Boston Globe Billy Joel/Elton John Review 1/22/02

Music Review

By Steve Morse, Globe Staff, 1/24/2002

Talk to the experts and they'll agree that ever since Sept. 11, many concert fans are gravitating to familiar, feel-good performers who take their minds back to better times.

Enter, then, the warm and fuzzy Linus blankets of rock 'n' roll - Billy Joel and Elton John. The two Piano Men, with a collective 75 years of experience, have sold out five FleetCenter shows. Tickets cost up to $175 - meaning stadium-sized, million-dollar-plus grosses each night. Tuesday night's 3 1/2-hour, nostalgia-drenched opener was a glorious display of craft and rock 'n' roll heart, but it was actually too long, if you can believe that.

Billy and Elton each played lengthy headlining sets, but it would have been better if they had tightened those up and had played more together. This "Face 2 Face" tour was only face to face for three songs at the beginning, then a more generous eight at the end.

That said, the evening was a stellar display of music and showmanship, as each artist, propelled by the unwritten competitive atmosphere, went all out to seize the audience. And each did.

Elton's set was the more party-oriented, and Billy's the more pensive (with several references to Sept. 11).

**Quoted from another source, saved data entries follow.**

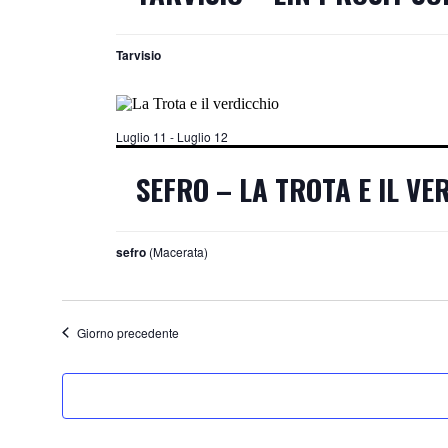
Tarvisio
Luglio 11
-
Luglio 12
SEFRO – LA TROTA E IL VE
sefro
(Macerata)
Giorno precedente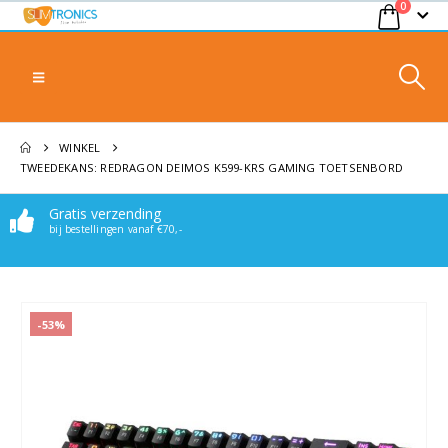
0
WINKEL
TWEEDEKANS: REDRAGON DEIMOS K599-KRS GAMING TOETSENBORD
Gratis verzending
Makkelijk bereikbaar
bij bestellingen vanaf €70,-
Stuur een mail of whatsappje
-53%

A confirmed New Yorker, Joel thanked the Boston audience for its support after Sept. 11 - and said how proud he was to be on tour with the English Elton, who is "from a country that stepped up to the plate" during the crisis. Joel also took time to perform "Miami 2017," his song about apocalyptic events in New York that was written years ago. It was a perfect choice for the Concert for New York a couple of months ago.

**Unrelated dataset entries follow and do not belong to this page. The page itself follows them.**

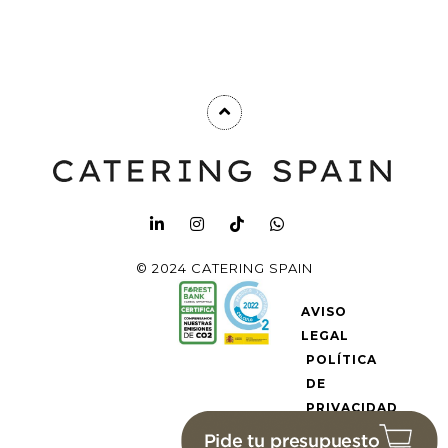
© 2024 CATERING SPAIN
AVISO
LEGAL
POLÍTICA
DE
PRIVACIDAD
POLÍTICA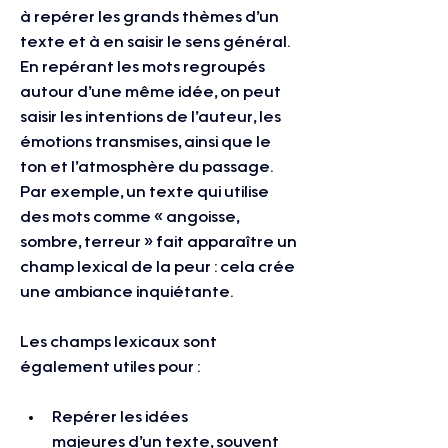
à repérer les grands thèmes d’un 
texte et à en saisir le sens général. 
En repérant les mots regroupés 
autour d’une même idée, on peut 
saisir les intentions de l’auteur, les 
émotions transmises, ainsi que le 
ton et l’atmosphère du passage. 
Par exemple, un texte qui utilise 
des mots comme « angoisse, 
sombre, terreur » fait apparaître un 
champ lexical de la peur : cela crée 
une ambiance inquiétante.
Les champs lexicaux sont 
également utiles pour :
Repérer les idées 
majeures d’un texte, souvent 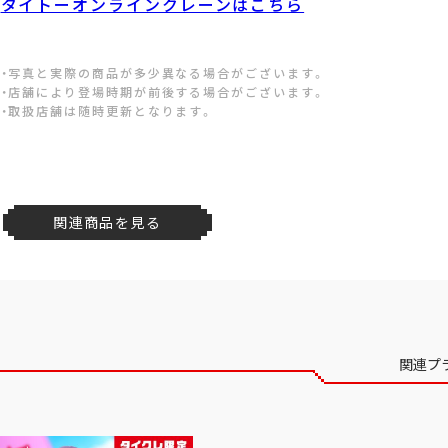
タイトーオンラインクレーンはこちら
・写真と実際の商品が多少異なる場合がございます。
・店舗により登場時期が前後する場合がございます。
・取扱店舗は随時更新となります。
関連商品を見る
関連プ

It wasn't quite as perfect this time - many people didn't recognize the little-known tune, but those who did appreciated it.

Joel and John emerged at the start (with Elton wearing an iridescent pink suit that Liberace would have loved) to harmonize on "Your Song," "Just the Way You Are" (which Joel dedicated "to my ex-number two" wife), and "Don't Let the Sun Go Down on Me," which John dedicated to "one of my ex-husbands," as the sold-out crowd of 18,500 roared.

Then came Elton's long set, weaving from hoary rockers such as "Philadelphia Freedom" and "Rocket Man," through new tunes like the John Lennon-esque "I Want Love" and a compelling AIDS number, "The Ballad of the Boy with the Red Shoes." He finished with "Crocodile Rock," bowing to fans who were already hoarse from singing along.

With no set change, Joel and his band then took over, opening with the masterful sketch, "Scenes from an Italian Restaurant." He moved from lullabyes to hard-rockers, before hitting some Sept. 11 bases and finally peaking with "Only the Good Die Young." Then Elton rejoined him for a thrilling, if delayed, climax that included the Beatles "Here Comes the Sun" (dedicated to Peggy Lee, who passed away Monday) and "Bennie and the Jets," among other nostalgic nuggets that were just what this crowd needed to hear.

This story ran on page D7 of the Boston Globe on 1/24/2002.